SoundStorm:

Efficient Parallel Audio Generation

[paper]

Zalán Borsos, Matt Sharifi, Damien Vincent, Eugene Kharitonov, Neil Zeghidour, Marco Tagliasacchi

Google Research

Abstract. We present SoundStorm, a model for efficient, non-autoregressive audio generation. SoundStorm receives as input the semantic tokens of AudioLM, and relies on bidirectional attention and confidence-based parallel decoding to generate the tokens of a neural audio codec. Compared to the autoregressive generation approach of AudioLM, our model produces audio of the same quality and with higher consistency in voice and acoustic conditions, while being two orders of magnitude faster. SoundStorm generates 30 seconds of audio in 0.5 seconds on a TPU-v4. We demonstrate the ability of our model to scale audio generation to longer sequences by synthesizing high-quality, natural dialogue segments, given a transcript annotated with speaker turns and a short prompt with the speakers' voices.

Dialogue Synthesis

SoundStorm, coupled with the text-to-semantic modeling stage of SPEAR-TTS (Kharitonov et al., 2023), can synthesize high quality, natural dialogues, allowing one to control the spoken content (via transcripts), speaker voices (via short voice prompts) and speaker turns (via transcript annotations). When synthesizing dialogue segments of 30 seconds, we measured a runtime of 2 seconds on a single TPU-v4. The following text and speakers have not been seen during training.

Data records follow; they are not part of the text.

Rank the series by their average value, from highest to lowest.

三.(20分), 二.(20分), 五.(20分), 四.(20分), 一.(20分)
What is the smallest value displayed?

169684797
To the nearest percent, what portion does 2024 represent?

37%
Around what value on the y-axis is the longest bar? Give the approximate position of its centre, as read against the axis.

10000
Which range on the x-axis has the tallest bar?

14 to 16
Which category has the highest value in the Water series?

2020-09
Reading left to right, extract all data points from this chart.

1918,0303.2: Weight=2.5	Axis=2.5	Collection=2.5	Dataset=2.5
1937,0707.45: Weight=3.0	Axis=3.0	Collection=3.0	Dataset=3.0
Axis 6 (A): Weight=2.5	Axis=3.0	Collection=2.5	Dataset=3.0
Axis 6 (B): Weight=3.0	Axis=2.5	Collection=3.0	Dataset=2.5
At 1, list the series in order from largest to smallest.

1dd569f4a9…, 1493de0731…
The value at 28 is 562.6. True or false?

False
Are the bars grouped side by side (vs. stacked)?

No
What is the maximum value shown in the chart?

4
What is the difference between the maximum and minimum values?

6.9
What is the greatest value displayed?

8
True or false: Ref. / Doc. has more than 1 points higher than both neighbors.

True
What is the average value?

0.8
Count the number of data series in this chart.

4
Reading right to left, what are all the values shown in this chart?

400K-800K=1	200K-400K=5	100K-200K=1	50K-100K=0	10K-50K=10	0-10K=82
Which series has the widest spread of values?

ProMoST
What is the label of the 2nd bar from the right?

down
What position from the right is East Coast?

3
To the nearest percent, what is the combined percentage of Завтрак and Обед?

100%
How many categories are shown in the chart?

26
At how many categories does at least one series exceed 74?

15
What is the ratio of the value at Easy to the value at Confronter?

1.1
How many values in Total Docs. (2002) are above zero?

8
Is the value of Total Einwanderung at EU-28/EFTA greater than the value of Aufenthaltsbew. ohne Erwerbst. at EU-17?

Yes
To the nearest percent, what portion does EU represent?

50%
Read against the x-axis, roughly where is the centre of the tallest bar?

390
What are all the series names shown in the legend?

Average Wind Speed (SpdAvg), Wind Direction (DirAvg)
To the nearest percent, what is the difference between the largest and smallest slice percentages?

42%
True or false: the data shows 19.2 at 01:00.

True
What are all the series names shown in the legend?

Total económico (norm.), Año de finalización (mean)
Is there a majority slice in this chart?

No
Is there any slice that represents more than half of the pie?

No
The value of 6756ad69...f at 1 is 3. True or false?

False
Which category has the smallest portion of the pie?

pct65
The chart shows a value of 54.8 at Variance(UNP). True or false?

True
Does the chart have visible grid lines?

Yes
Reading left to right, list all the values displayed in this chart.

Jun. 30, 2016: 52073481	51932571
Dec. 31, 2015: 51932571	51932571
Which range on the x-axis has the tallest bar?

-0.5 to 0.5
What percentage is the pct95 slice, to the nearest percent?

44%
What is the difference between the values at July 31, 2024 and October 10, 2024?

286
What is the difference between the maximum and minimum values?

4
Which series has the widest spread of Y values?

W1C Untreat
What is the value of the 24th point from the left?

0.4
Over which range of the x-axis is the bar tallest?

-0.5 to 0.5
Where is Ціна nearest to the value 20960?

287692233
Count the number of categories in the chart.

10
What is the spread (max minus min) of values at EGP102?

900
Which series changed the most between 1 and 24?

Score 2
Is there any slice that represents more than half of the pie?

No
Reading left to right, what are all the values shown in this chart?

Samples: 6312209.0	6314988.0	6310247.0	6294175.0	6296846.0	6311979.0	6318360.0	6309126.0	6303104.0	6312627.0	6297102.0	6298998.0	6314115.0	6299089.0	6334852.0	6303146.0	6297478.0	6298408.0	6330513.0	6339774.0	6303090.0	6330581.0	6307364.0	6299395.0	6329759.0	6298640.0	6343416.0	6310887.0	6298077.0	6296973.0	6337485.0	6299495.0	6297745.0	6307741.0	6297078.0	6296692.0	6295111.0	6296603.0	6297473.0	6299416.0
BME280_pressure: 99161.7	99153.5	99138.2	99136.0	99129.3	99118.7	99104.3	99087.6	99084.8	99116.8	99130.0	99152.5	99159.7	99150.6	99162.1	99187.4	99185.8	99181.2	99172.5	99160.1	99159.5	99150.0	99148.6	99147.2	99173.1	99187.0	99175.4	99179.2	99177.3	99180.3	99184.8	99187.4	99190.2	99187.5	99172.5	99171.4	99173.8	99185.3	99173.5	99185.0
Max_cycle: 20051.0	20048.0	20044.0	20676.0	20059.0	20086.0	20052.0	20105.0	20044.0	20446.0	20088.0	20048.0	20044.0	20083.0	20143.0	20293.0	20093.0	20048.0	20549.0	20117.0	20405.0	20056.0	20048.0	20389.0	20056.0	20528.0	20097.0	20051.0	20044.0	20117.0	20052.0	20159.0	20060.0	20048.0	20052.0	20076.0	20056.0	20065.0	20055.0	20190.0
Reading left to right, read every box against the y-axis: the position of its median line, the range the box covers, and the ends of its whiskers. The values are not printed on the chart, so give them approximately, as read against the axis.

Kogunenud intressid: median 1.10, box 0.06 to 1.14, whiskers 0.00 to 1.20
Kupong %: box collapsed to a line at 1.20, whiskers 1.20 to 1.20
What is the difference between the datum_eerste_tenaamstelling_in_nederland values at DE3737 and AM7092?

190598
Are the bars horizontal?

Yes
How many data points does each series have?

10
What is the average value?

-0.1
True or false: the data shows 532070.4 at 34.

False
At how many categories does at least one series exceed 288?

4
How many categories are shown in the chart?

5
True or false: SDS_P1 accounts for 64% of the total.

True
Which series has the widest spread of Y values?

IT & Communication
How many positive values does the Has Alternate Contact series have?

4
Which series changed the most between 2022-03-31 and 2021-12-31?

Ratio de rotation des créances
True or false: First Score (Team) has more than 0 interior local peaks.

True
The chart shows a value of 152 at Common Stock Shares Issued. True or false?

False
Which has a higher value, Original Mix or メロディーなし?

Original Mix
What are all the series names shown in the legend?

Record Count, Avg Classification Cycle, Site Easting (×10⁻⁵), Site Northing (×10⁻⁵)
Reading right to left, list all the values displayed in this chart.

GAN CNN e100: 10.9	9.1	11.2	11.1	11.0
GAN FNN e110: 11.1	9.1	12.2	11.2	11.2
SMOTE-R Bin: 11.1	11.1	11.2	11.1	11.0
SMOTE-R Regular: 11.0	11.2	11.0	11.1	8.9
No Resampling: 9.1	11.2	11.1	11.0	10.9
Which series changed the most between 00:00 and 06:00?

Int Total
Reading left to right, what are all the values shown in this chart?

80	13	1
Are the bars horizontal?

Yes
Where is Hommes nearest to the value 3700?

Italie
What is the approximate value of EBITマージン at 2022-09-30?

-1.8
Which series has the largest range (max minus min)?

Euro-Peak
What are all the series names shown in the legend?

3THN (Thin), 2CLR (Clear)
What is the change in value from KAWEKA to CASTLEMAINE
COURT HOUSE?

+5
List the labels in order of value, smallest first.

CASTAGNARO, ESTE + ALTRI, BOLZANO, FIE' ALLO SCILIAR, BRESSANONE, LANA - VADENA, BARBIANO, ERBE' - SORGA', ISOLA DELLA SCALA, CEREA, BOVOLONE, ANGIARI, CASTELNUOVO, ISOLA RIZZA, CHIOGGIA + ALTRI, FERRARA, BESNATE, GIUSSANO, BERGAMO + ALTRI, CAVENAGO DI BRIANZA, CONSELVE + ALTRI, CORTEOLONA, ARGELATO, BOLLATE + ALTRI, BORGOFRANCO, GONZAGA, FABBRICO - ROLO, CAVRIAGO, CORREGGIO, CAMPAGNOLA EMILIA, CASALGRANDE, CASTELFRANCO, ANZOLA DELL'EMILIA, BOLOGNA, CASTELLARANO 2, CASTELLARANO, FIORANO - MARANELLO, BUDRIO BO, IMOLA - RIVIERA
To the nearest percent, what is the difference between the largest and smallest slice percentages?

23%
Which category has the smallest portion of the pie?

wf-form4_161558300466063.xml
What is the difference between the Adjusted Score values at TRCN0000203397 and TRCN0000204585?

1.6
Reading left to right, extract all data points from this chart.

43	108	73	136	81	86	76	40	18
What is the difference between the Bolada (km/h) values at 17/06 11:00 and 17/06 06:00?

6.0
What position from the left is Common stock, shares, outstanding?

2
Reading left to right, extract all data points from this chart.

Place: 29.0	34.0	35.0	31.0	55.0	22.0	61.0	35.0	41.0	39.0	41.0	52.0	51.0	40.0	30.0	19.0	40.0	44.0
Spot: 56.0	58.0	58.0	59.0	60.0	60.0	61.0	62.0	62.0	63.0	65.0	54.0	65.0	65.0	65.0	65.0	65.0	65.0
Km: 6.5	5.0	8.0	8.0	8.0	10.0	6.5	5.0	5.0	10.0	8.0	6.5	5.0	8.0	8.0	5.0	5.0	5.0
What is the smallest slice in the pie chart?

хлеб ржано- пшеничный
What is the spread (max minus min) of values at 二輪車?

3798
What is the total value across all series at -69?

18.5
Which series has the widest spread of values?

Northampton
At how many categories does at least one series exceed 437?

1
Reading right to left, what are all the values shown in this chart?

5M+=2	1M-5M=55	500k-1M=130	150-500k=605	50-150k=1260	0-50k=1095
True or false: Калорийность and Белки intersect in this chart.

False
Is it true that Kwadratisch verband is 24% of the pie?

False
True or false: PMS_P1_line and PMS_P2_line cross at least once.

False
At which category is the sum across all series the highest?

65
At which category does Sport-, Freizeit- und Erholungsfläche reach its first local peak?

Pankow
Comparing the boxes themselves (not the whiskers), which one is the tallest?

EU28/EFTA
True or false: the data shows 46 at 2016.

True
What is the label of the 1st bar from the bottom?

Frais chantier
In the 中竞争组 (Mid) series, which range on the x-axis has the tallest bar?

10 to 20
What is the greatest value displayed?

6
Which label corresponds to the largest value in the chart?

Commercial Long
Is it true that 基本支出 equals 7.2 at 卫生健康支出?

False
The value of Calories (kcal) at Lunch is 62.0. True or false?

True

Text Voice Prompt Synthesized Dialogue

Unprompted and Prompted Generation

We demonstrate the capabilities of SoundStorm to generate audio conditioned on the semantic tokens of AudioLM (Borsos et al., 2022) with and without 3-second voice prompts. SoundStorm samples different speakers in the unprompted case, and maintains the speaker's voice with high consistency in the prompted case, while generating audio two orders of magnitude faster than AudioLM's acoustic generator. The original samples are from LibriSpeech test-clean.

Original Unprompted Prompted

Baselines

When generating audio in the prompted case, SoundStorm generations have higher acoustic consistency and preserve the speaker's voice from the prompt better than AudioLM. Compared to RVQ level-wise greedy decoding with the same model, SoundStorm produces audio with higher quality.

Original AudioLM Greedy SoundStorm

Broader impact

SoundStorm is a model for high-quality, efficient generation of neural audio codec-derived representations of audio. In this work, we use it as a replacement for the acoustic generation pipeline of AudioLM and SPEAR-TTS. We acknowledge that the audio samples produced by the model may be influenced by the biases present in the training data, for instance in terms of represented accents and voice characteristics. In our generated samples, we demonstrate that we can reliably control speaker characteristics via prompting. However, a more thorough analysis of any training data and its limitations would be an area of future work in line with our responsible AI principles. In turn, the ability to mimic a voice can have numerous malicious applications, including bypassing biometric identification and for the purpose of impersonation. Thus, it is crucial to put in place safeguards against the potential misuse: to this end, we have verified that, after such a replacement, the generated audio remains detectable by a dedicated classifier (98.5% using the same classifier as Borsos et al. (2022)). Hence, as a component of a larger system, we believe that SoundStorm would be unlikely to introduce additional risks to those discussed previously by Borsos et al. (2022) and Kharitonov et al. (2023). At the same time, we hope that relaxing the memory and computational requirements of AudioLM would make research in the domain of audio generation more accessible to a wider community. In the future, we plan to explore other approaches for detecting synthesized speech, e.g., audio watermarking, so that any potential product usage of this technology strictly follows our responsible AI principles.